▶ _Records provided_
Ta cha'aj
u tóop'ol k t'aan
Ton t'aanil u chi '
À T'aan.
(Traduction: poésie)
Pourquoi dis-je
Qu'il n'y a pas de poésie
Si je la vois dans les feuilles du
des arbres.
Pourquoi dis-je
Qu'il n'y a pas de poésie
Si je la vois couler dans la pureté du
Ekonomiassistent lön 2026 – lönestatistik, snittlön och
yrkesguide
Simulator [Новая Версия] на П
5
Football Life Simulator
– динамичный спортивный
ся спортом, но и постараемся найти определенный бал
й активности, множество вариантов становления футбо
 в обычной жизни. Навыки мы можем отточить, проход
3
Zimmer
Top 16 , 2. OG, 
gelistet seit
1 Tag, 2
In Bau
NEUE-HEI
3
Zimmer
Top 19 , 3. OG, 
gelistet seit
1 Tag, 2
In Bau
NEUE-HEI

--

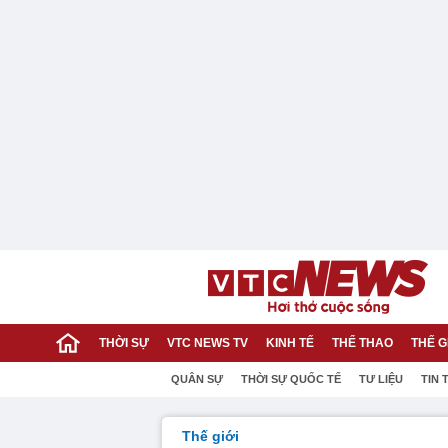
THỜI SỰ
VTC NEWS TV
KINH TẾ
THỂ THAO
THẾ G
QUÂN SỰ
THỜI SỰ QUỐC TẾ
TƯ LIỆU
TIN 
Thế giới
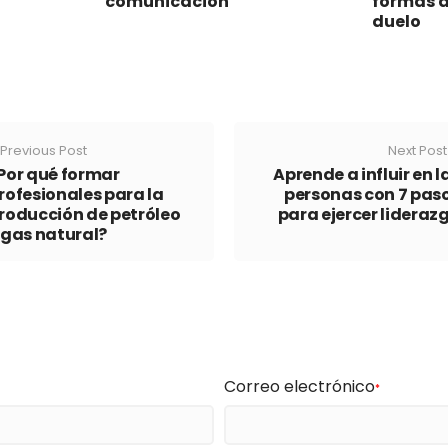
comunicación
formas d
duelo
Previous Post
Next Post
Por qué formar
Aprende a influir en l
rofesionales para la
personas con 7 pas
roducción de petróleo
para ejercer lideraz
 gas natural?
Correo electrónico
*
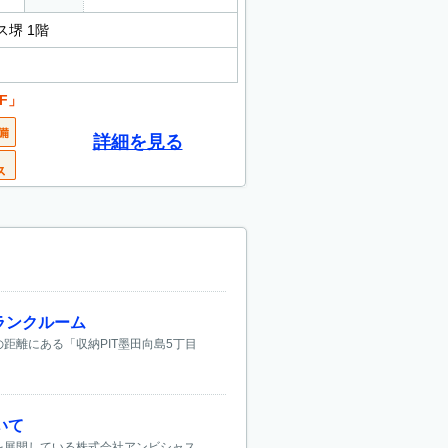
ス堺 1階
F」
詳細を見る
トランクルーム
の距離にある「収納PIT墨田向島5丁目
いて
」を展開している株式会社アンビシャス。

▶ _Directions for this task_
From the records above, count the lines that contain "para". Only the number should be written.

▶ _Exercise result_
2